## [Text segment]
---------------
In [None]:
# Initialize Otter
import otter
grader = otter.Notebook("09-exercise-pids2024.ipynb")

# Exercise sheet 9
**Hello everyone!**

**Points: 15**

Topics of this exercise sheet are:
* P-Values
* Correlations

Please let us know if you have questions or problems! <br>
Contact us during the exercise session or on [Piazza](https://piazza.com/unibas.ch/spring2024/63982).

**Automatic Feedback**

This notebook can be automatically graded using Otter grader. To find how many points you get, simply run `grader.check_all()` from a new cell. 

In [None]:
import pandas as pd
import seaborn as sns
import matplotlib.pyplot as plt
import numpy as np
from scipy import stats
from scipy.stats import norm

![Basel](basel.jpg)

# Basel's neighborhoods
We are working with a dataset containing information about Basel and its neighborhoods. You can find it here: https://opendata.swiss/de/dataset/kennzahlen-zu-den-basler-wohnvierteln-und-landgemeinden. It's also uploaded as a csv to this folder.

In [None]:
bs = pd.read_csv("basel_neighborhoods.csv", sep=";")
bs.head()

## Question 1) P value (10 points)
Let's see if there's an answer to the following question: Did the amount of green spaces in Basel's neighborhoods increase *significantly* between 2015 and 2021? <br>

The column that measures the amount of green spaces (parks and such) is called `anteil_gruenflaechen`.

### 1a) Observed difference (1 point)
---------------
## [Provided data]
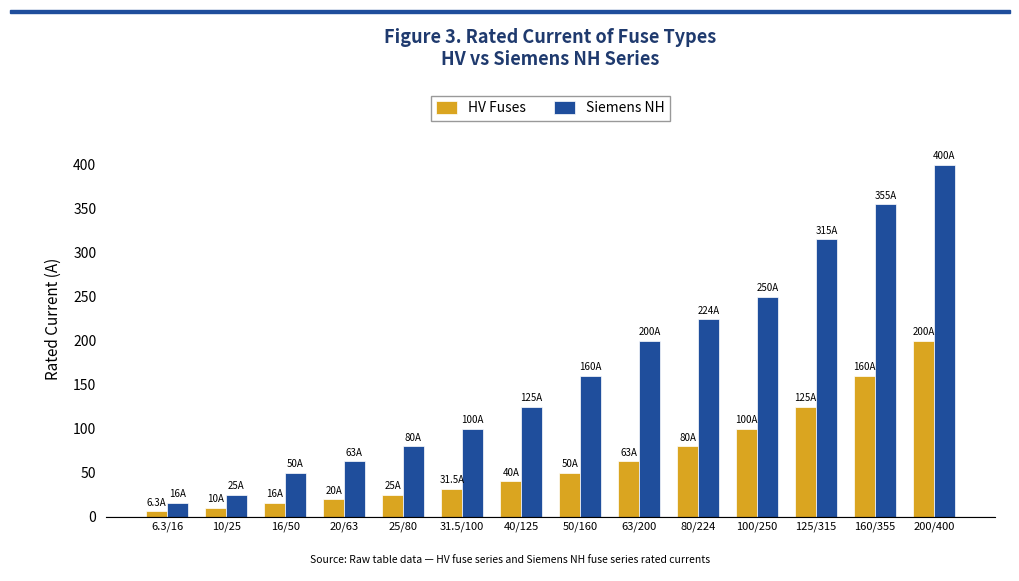

What is the average value of the HV Fuses series?

66.2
---------------
## [Job item]
Print the part of the exercise notebook that begins at the words "# Basel's neighborhoods" and stops after "difference (1 point)", word for word.

## [Finished exercise]
# Basel's neighborhoods
We are working with a dataset containing information about Basel and its neighborhoods. You can find it here: https://opendata.swiss/de/dataset/kennzahlen-zu-den-basler-wohnvierteln-und-landgemeinden. It's also uploaded as a csv to this folder.

In [None]:
bs = pd.read_csv("basel_neighborhoods.csv", sep=";")
bs.head()

## Question 1) P value (10 points)
Let's see if there's an answer to the following question: Did the amount of green spaces in Basel's neighborhoods increase *significantly* between 2015 and 2021? <br>

The column that measures the amount of green spaces (parks and such) is called `anteil_gruenflaechen`.

### 1a) Observed difference (1 point)